I guess the main thing is how long it stays in. :whistling


----------



## sunkist (Apr 27, 2012)

pull the batt leave the fuel cell.


----------



## bretth0214 (Sep 20, 2009)

I only ever pull the battery.


----------



## duburban (Apr 10, 2008)

I'm thinking of getting my first paslode framer. what else should i know about these things for the long run?


----------



## [email protected] (Aug 9, 2011)

Keep it clean and oiled and you will love it.


----------



## Rich D. (Oct 14, 2011)

I pull battery if will not.be using it within the next hour. Fuel always stays in. Never had a issue.

Clean every once in awhile (depending on use) with paslode spray cleaner and oil the rings and she will be good to you.


----------



## mnjconstruction (Oct 5, 2008)

actionman said:


> I guess the main thing is how long it stays in. :whistling



Hehe, I get it! :laughing::laughing::laughing:


----------



## Rich D. (Oct 14, 2011)

actionman said:


> I guess the main thing is how long it stays in. :whistling


That's what she said !


----------



## TIGHTER MITER (Jul 9, 2011)

I am amazed that Paslode has not changed the design of the gun so that the battery will not be drawn on when not in use- The little green battery indicator light is constantly on when the battery is in the tool-I always try to remember to remove the battery when we are done with the guns, but sometimes we forget and then, dead battery!
The entire idea of having an battery indicator light that then kills the battery is so dumb! 

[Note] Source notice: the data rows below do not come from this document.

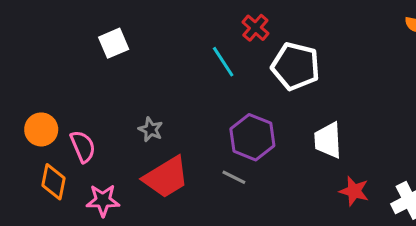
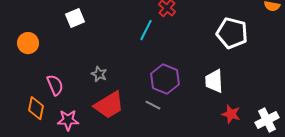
cyan line: (223, 62) -> (146, 30), turned 60
white pentagon: (296, 66) -> (232, 33), moved
orange circle: (41, 129) -> (28, 43), moved

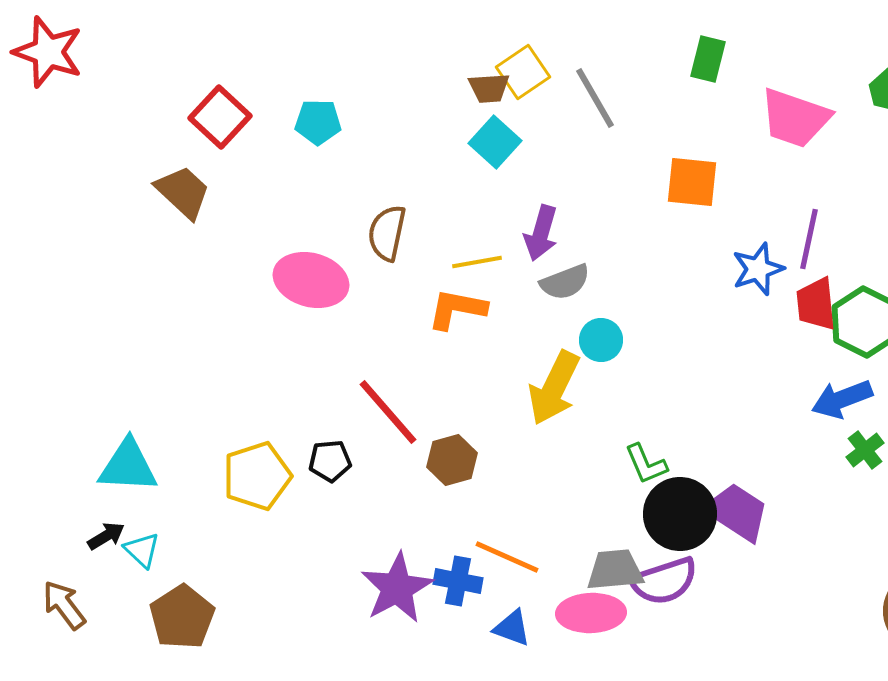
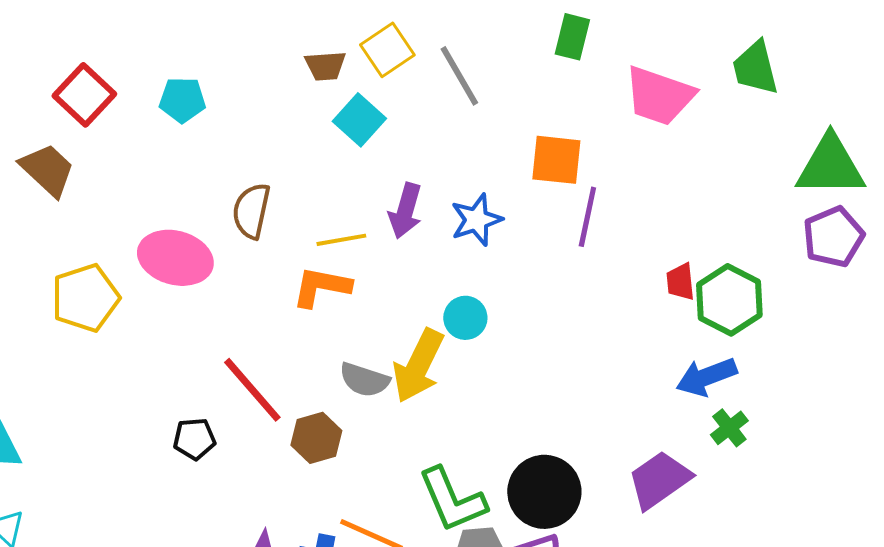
brown trapezoid: (489, 88) -> (325, 66), moved
purple line: (809, 239) -> (587, 217), moved
blue star: (758, 269) -> (476, 220), moved
gray semicircle: (565, 282) -> (364, 380), moved, turned 39
red trapezoid: (816, 304) -> (680, 282), size x0.7
green L-shape: (646, 464) -> (452, 500), moved, size x1.6
yellow pentagon: (257, 476) -> (85, 298), moved
purple trapezoid: (737, 512) -> (659, 480), moved, turned -68

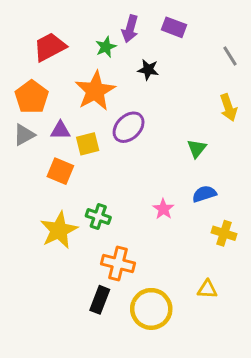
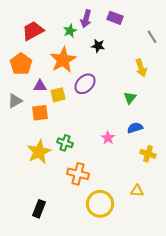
yellow arrow: (228, 108) -> (141, 68), moved
gray triangle: (24, 135) -> (15, 101), moved
orange square: (60, 171) -> (40, 113), turned -30
black rectangle: (100, 300) -> (39, 209), moved

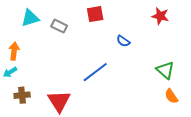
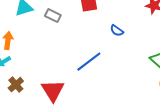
brown cross: (22, 95) -> (16, 85), turned -35

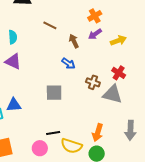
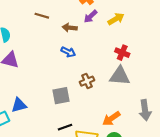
brown arrow: (74, 41) -> (70, 28), turned -48
brown cross: (93, 82) -> (87, 81), moved, turned -32
gray square: (54, 93) -> (61, 96), moved
orange arrow: (98, 133) -> (111, 118), turned 48

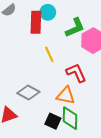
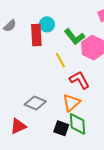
green L-shape: (75, 28) -> (74, 37), turned 80
yellow line: (49, 54) -> (60, 60), moved
orange triangle: (66, 96) -> (71, 103), turned -48

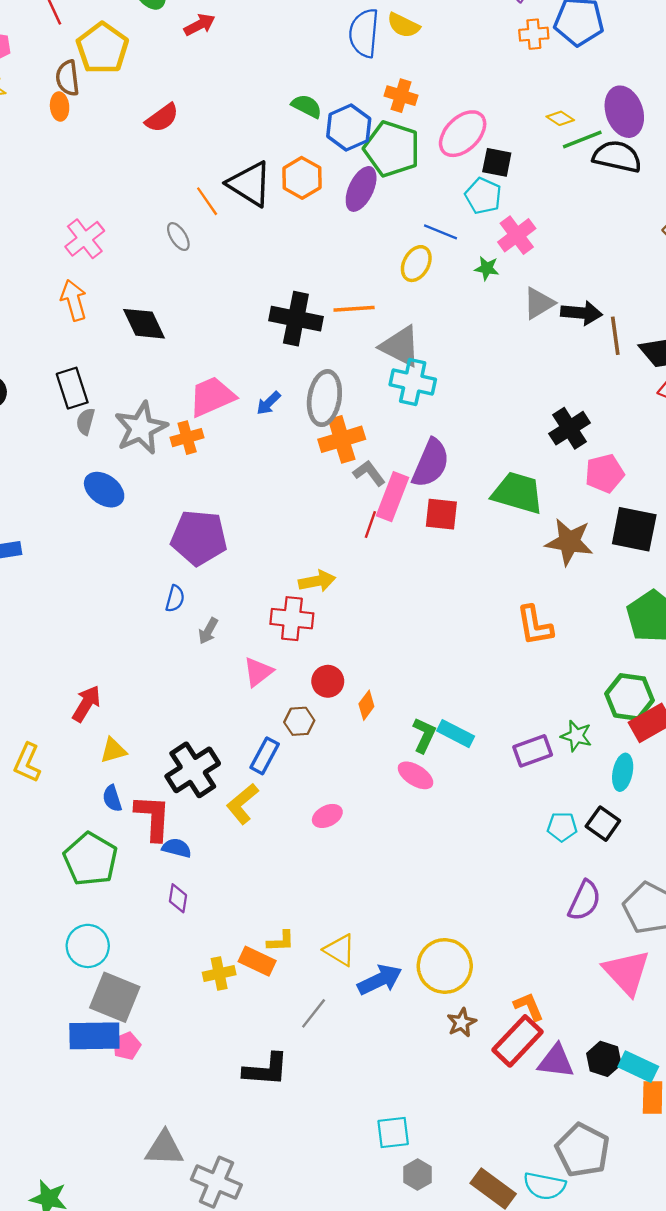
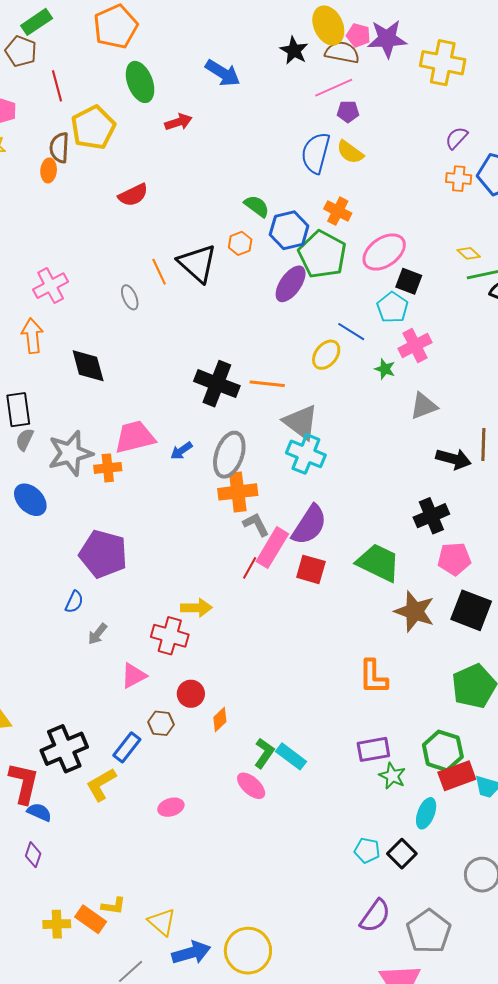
orange hexagon: (302, 178) -> (240, 243), moved, size x0.7
black arrow: (581, 313) -> (453, 459), moved
purple rectangle: (533, 751) -> (373, 749), moved

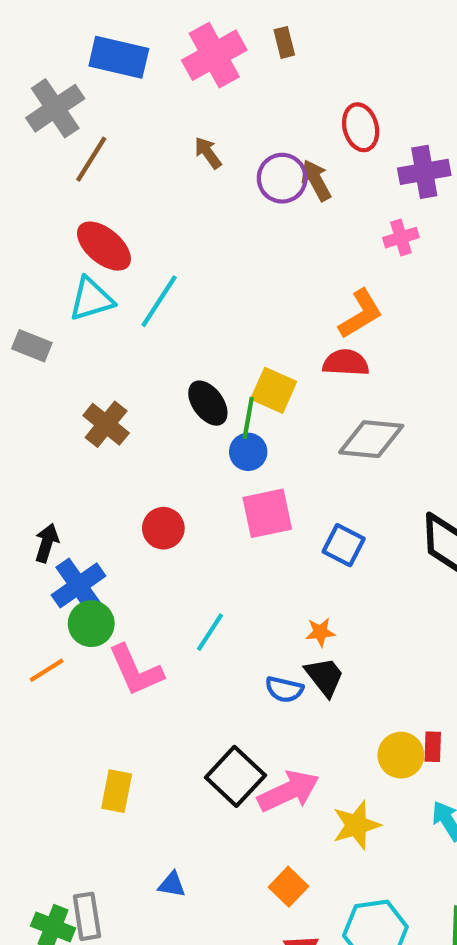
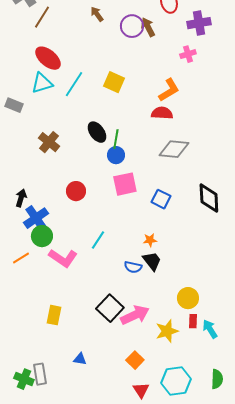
yellow square: (274, 390) -> (114, 82), moved
pink L-shape: (136, 670) -> (63, 258), turned -32
red rectangle: (433, 747) -> (193, 321), moved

Hey Paslode... (I am sure that they secretly read all posts on all contractor forums) ...How about when the trigger is pulled the light goes on for 5 seconds and then goes off?


----------



## TIGHTER MITER (Jul 9, 2011)

Oh, And I never pull the fuel- I can not think of a reason to as the fuel is a sealed unit that can not be activated without the gun being used.


----------



## Tom Struble (Mar 2, 2007)

[email protected] said:


> Keep it clean and oiled and you will love it.

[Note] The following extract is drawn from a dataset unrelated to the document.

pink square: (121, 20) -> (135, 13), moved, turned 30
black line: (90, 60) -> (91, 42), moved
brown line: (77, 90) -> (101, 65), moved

thats what she said:whistling


----------



## Rich D. (Oct 14, 2011)

Rich D. said:


> That's what she said !





Tom Struble said:


> thats what she said:whistling


 

:whistling: :whistling: :laughing:


----------



## Gary H (Dec 10, 2008)

The salesman that repairs our tools said that its best to always remove the battery. The fuel cell can stay in.


----------